BEGIN PROVIDED RECORDS
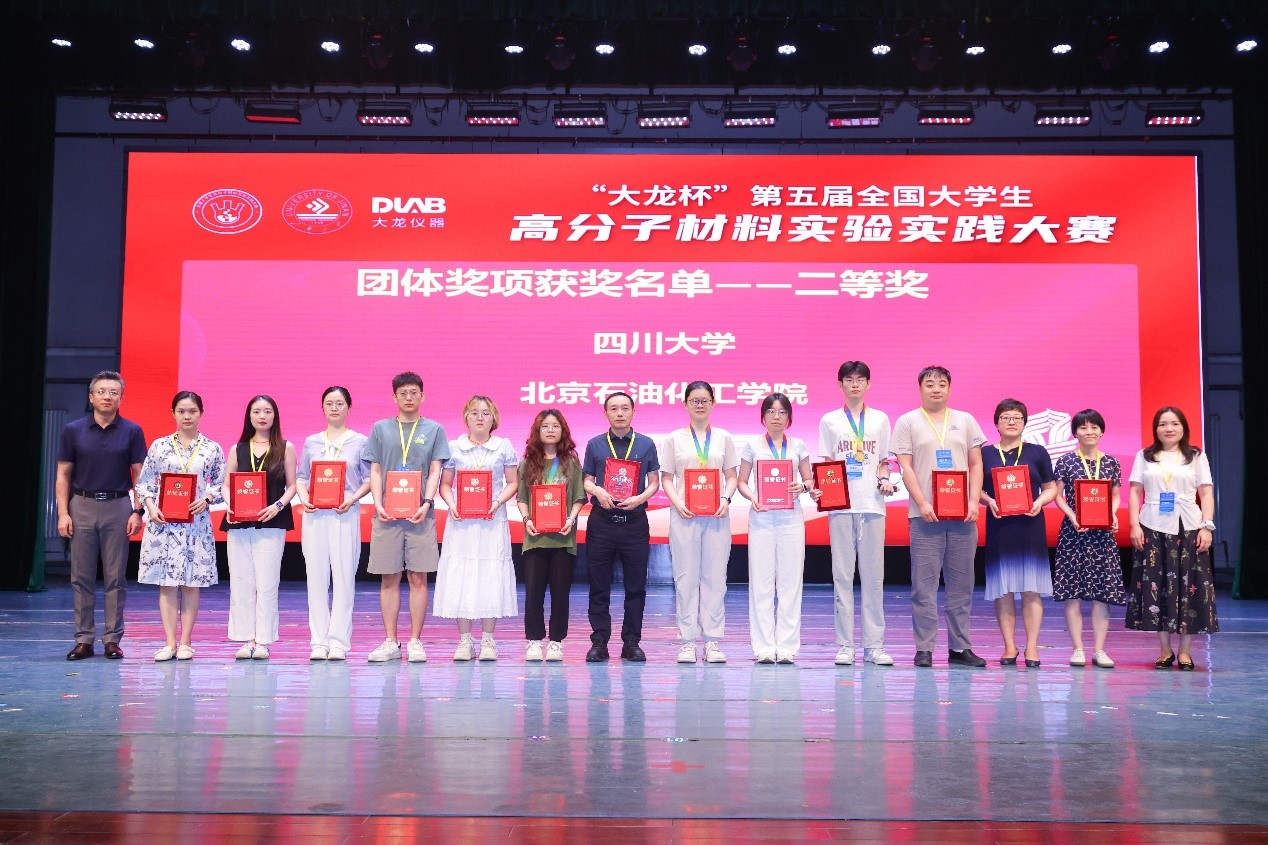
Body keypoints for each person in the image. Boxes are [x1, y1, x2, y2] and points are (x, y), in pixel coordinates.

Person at [893, 366, 988, 668]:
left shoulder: (965, 420)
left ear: (949, 388)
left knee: (962, 586)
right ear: (920, 388)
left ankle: (960, 647)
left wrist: (973, 500)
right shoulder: (907, 421)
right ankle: (924, 648)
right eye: (930, 384)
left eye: (942, 384)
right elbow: (905, 467)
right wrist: (921, 502)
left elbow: (976, 464)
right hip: (925, 516)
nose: (936, 389)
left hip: (963, 518)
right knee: (924, 587)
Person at [56, 370, 147, 660]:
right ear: (91, 396)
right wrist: (63, 513)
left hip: (118, 507)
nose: (107, 397)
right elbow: (63, 475)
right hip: (81, 505)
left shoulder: (132, 431)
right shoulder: (73, 430)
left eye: (113, 392)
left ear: (121, 398)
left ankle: (112, 640)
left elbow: (139, 475)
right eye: (102, 392)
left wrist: (138, 510)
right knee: (81, 577)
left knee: (115, 578)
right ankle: (84, 640)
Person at [363, 372, 449, 664]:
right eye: (403, 393)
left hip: (420, 514)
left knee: (418, 577)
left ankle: (415, 641)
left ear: (422, 396)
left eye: (414, 393)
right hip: (387, 514)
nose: (409, 398)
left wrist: (427, 502)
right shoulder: (380, 429)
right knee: (389, 577)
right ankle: (390, 641)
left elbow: (435, 469)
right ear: (395, 397)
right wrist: (378, 503)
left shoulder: (434, 429)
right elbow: (375, 470)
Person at [135, 391, 225, 661]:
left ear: (201, 413)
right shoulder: (159, 446)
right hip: (163, 524)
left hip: (196, 524)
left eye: (192, 411)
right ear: (173, 413)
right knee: (166, 583)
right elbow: (145, 482)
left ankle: (186, 642)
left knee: (191, 583)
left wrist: (207, 498)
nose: (187, 416)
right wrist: (150, 506)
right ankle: (169, 643)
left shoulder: (212, 448)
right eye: (182, 411)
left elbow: (223, 484)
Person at [817, 361, 896, 667]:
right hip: (840, 507)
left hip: (873, 505)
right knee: (842, 576)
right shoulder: (830, 420)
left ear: (868, 384)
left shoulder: (880, 419)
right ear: (840, 385)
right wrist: (823, 491)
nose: (854, 385)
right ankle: (845, 645)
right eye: (848, 380)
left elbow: (883, 461)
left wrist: (885, 480)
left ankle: (874, 646)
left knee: (874, 578)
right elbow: (827, 462)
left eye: (860, 380)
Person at [1127, 406, 1218, 670]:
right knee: (1157, 587)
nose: (1169, 429)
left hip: (1188, 527)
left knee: (1189, 588)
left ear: (1183, 428)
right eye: (1163, 424)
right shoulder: (1145, 455)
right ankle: (1165, 650)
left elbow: (1206, 492)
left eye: (1175, 423)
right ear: (1156, 429)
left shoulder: (1196, 455)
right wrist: (1134, 526)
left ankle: (1185, 651)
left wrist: (1206, 526)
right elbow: (1134, 492)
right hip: (1152, 526)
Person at [659, 381, 740, 664]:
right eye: (694, 400)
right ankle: (687, 641)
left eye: (705, 400)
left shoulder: (724, 437)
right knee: (686, 578)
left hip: (717, 516)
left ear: (713, 403)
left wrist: (726, 499)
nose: (700, 405)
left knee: (715, 579)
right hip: (685, 516)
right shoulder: (674, 438)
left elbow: (731, 476)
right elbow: (666, 478)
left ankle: (713, 641)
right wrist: (678, 503)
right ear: (685, 404)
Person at [435, 396, 519, 662]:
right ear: (466, 417)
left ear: (494, 418)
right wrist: (452, 505)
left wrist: (496, 503)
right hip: (461, 521)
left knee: (490, 575)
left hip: (492, 520)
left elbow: (513, 482)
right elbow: (445, 484)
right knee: (462, 575)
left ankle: (488, 640)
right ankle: (464, 641)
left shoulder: (503, 446)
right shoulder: (454, 447)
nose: (480, 417)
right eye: (474, 413)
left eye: (485, 413)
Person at [737, 393, 818, 664]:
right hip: (761, 517)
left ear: (789, 417)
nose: (776, 417)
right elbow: (742, 481)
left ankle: (786, 647)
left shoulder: (799, 446)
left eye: (782, 412)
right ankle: (763, 647)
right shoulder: (752, 446)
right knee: (760, 582)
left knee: (790, 583)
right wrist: (753, 497)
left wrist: (802, 486)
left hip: (790, 518)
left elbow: (809, 480)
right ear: (763, 416)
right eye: (771, 411)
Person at [581, 392, 660, 662]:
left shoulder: (646, 444)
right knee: (598, 586)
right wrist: (597, 491)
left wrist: (640, 498)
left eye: (625, 408)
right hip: (602, 523)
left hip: (634, 523)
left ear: (633, 412)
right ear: (605, 413)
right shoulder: (595, 444)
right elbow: (587, 480)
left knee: (635, 586)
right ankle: (599, 642)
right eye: (614, 409)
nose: (619, 413)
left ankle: (631, 642)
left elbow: (654, 482)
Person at [979, 399, 1058, 668]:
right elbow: (975, 489)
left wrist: (1039, 502)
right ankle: (1009, 646)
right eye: (1005, 417)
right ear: (996, 423)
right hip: (999, 526)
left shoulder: (1037, 452)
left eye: (1017, 417)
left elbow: (1050, 488)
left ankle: (1032, 646)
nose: (1011, 422)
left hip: (1030, 525)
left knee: (1031, 589)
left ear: (1025, 423)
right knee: (1003, 590)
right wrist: (989, 500)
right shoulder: (985, 454)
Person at [295, 386, 370, 662]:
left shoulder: (360, 441)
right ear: (323, 408)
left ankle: (338, 641)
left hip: (344, 515)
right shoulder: (312, 442)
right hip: (315, 516)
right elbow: (301, 478)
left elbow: (368, 479)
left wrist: (352, 500)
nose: (335, 408)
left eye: (340, 403)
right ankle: (318, 641)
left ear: (349, 407)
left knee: (344, 578)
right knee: (315, 579)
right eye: (329, 403)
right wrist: (305, 500)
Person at [224, 395, 297, 660]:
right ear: (249, 416)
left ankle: (263, 640)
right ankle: (247, 639)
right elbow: (226, 484)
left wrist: (278, 505)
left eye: (267, 411)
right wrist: (231, 504)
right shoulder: (238, 448)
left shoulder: (285, 447)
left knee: (267, 583)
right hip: (239, 523)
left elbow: (293, 486)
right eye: (257, 411)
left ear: (275, 416)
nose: (262, 416)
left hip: (271, 522)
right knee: (241, 581)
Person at [1052, 409, 1125, 669]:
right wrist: (1073, 516)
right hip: (1074, 534)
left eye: (1094, 427)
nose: (1089, 431)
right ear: (1075, 433)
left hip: (1103, 536)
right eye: (1083, 427)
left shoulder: (1112, 463)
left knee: (1102, 594)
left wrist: (1112, 514)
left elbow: (1115, 495)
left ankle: (1099, 650)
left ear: (1102, 431)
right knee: (1072, 593)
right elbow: (1057, 495)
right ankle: (1078, 649)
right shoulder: (1065, 461)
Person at [516, 409, 586, 662]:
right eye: (545, 426)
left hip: (563, 538)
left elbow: (579, 497)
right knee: (533, 593)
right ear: (538, 430)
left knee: (560, 593)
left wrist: (570, 519)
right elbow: (522, 498)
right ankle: (534, 641)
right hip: (535, 538)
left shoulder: (571, 463)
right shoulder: (527, 463)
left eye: (555, 426)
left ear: (562, 430)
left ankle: (556, 641)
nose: (550, 430)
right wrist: (527, 520)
END PROVIDED RECORDS
PROBLEM STATEMENT: Print exactly the lines above from the one with "left shoulder: (1037, 452)" to the one with "right wrist: (1073, 516)", including both.

RESPONSE TO THIS EXERCISE:
left shoulder: (1037, 452)
left eye: (1017, 417)
left elbow: (1050, 488)
left ankle: (1032, 646)
nose: (1011, 422)
left hip: (1030, 525)
left knee: (1031, 589)
left ear: (1025, 423)
right knee: (1003, 590)
right wrist: (989, 500)
right shoulder: (985, 454)
Person at [295, 386, 370, 662]:
left shoulder: (360, 441)
right ear: (323, 408)
left ankle: (338, 641)
left hip: (344, 515)
right shoulder: (312, 442)
right hip: (315, 516)
right elbow: (301, 478)
left elbow: (368, 479)
left wrist: (352, 500)
nose: (335, 408)
left eye: (340, 403)
right ankle: (318, 641)
left ear: (349, 407)
left knee: (344, 578)
right knee: (315, 579)
right eye: (329, 403)
right wrist: (305, 500)
Person at [224, 395, 297, 660]:
right ear: (249, 416)
left ankle: (263, 640)
right ankle: (247, 639)
right elbow: (226, 484)
left wrist: (278, 505)
left eye: (267, 411)
right wrist: (231, 504)
right shoulder: (238, 448)
left shoulder: (285, 447)
left knee: (267, 583)
right hip: (239, 523)
left elbow: (293, 486)
right eye: (257, 411)
left ear: (275, 416)
nose: (262, 416)
left hip: (271, 522)
right knee: (241, 581)
Person at [1052, 409, 1125, 669]:
right wrist: (1073, 516)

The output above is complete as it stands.